For installation instructions, see
https://docs.mongodb.com/mongodb-shell/install/
================
---
The server generated these startup warnings when booting:
2023-03-31T22:58:22.685+01:00: Using the XFS filesystem is strongly recommended with the WiredTiger storage engine. See http://dochub.mongodb.org/core/prodnotes-filesystem
2023-03-31T22:58:23.429+01:00: Access control is not enabled for the database. Read and write access to data and configuration is unrestricted
2023-03-31T22:58:23.429+01:00: /sys/kernel/mm/transparent_hugepage/enabled is 'always'. We suggest setting it to 'never'
---
---
Enable MongoDB's free cloud-based monitoring service, which will then receive and display
metrics about your deployment (disk utilization, CPU, operation statistics, etc).
The monitoring data will be available on a MongoDB website with a unique URL accessible to you
and anyone you share the URL with. MongoDB may use this information to make product
improvements and to suggest MongoDB products and deployment options to you.
To enable free monitoring, run the following command: db.enableFreeMonitoring()
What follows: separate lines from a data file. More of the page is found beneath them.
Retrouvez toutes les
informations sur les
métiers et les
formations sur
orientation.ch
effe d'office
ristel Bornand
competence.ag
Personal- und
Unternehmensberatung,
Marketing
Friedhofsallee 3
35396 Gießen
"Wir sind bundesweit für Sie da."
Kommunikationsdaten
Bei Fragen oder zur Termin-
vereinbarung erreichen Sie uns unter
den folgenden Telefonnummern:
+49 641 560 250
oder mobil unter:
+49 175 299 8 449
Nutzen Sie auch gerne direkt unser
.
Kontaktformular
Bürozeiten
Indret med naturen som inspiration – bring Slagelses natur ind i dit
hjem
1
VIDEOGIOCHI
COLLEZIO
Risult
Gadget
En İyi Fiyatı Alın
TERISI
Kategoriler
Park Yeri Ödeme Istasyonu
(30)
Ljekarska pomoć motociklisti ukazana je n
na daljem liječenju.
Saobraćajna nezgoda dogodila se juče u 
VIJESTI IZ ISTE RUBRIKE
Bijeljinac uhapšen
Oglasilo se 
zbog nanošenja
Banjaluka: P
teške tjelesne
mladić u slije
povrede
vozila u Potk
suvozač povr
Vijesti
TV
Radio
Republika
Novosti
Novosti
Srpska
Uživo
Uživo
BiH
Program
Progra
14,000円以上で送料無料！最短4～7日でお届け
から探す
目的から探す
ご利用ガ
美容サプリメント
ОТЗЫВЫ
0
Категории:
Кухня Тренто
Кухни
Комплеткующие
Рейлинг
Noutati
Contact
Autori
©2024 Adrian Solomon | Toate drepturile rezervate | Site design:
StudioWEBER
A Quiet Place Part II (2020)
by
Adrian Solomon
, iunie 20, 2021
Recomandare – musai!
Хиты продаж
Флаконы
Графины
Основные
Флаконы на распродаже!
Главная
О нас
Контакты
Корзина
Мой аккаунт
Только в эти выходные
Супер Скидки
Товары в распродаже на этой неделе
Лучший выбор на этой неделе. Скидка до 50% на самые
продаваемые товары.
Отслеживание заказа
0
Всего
To permanently disable this reminder, run the following command: db.disableFreeMonitoring()
---
> db.testapp
testapp.testapp
Conclusion
In summary, learning how to set up Prisma to use two different databases in NestJS may seem like a challenging task, but with a few steps, we were able to accomplish it. It's essential to understand the differences between the databases and how they function in your application. By configuring and implementing the Prisma Client properly like we did in this article, NestJS can work with multiple databases without any issues.